“No,” returned Brandon, who, in his turn, was recovering himself, “no, I can’t say that you were very kind at first. How you did fly out at me and surprise me. It was so unexpected it almost took me off my feet,” and they both laughed in remembering the scene of their first meeting. “No, I can’t say your kindness showed itself very strongly in that first interview, but it was there nevertheless, and when Lady Jane led me back, your real nature asserted itself, as it always does, and you were kind to me; kind as only you can be.”
That was getting very near to the sentimental; dangerously near, he thought; and he said to himself: “If this does not end quickly I shall have to escape.”
“You are easily satisfied if you call that good,” laughingly returned Mary. “I can be ever so much better than that if I try.”
“Let me see you try,” said Brandon.
“Why, I’m trying now,” answered Mary with a distracting little pout. “Don’t you know genuine out-and-out goodness when you see it?
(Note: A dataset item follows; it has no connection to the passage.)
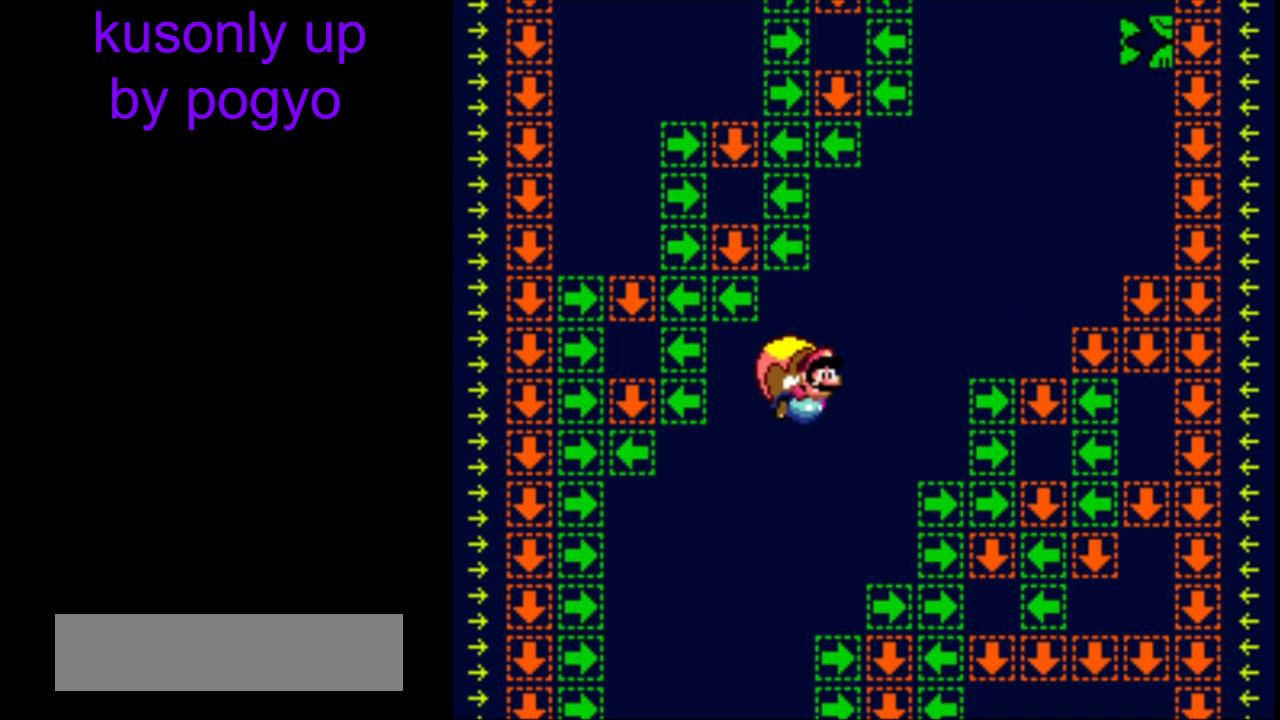
{"buttons": ["Y"], "events": []}
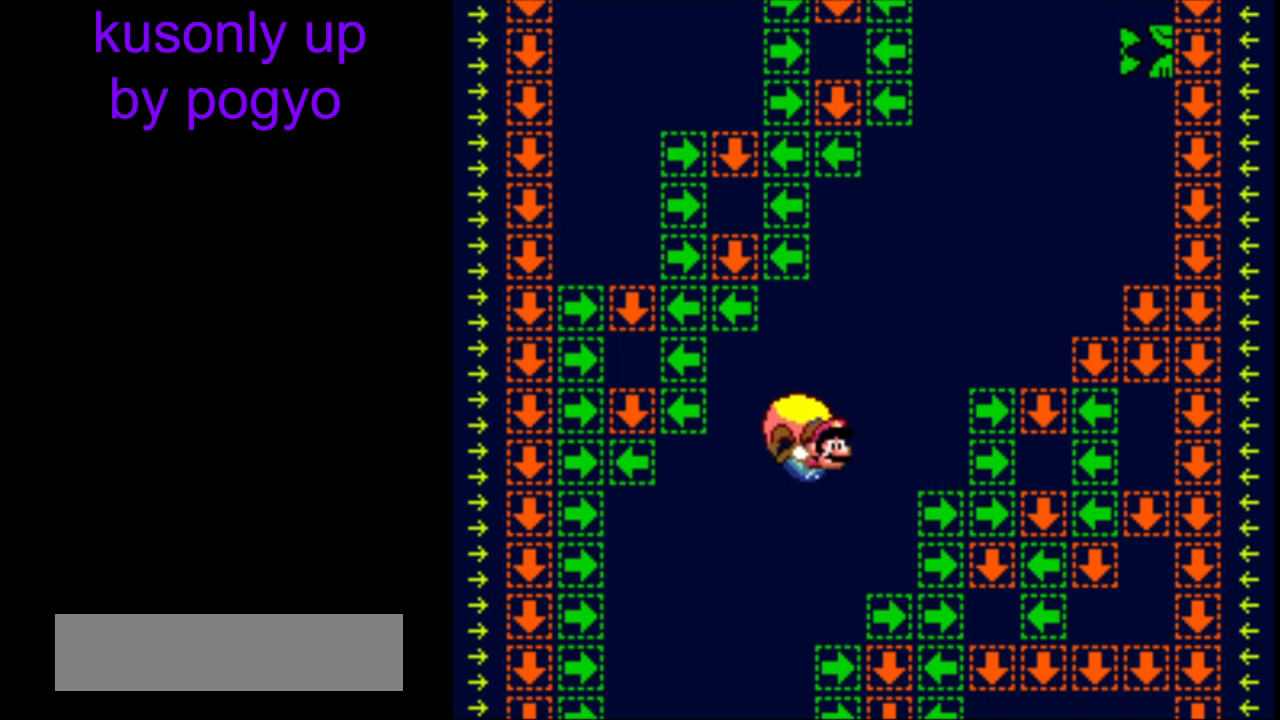
{"buttons": ["Y"], "events": []}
I’m doing my very best now. Can’t you tell?”
“Yes, I think I recognize it; but—but—be bad again.”
“No, I won’t! I will not be bad even to please you; I have determined not to be bad and I will not—not even to be good. This,” placing her hand over her heart, “is just full of ‘good’ to-day,” and her lips parted as she laughed at her own pleasantry.
“I am afraid you had better be bad—I give you fair warning,” said Brandon huskily. He felt her eyes upon him all the time, and his strength and good resolves were oozing out like wine from an ill-coppered cask. After a short silence Mary continued, regardless of the warning:
“But the position is reversed with us; at first I was unkind to you, and you were kind to me, but now I am kind to you and you are unkind to me.”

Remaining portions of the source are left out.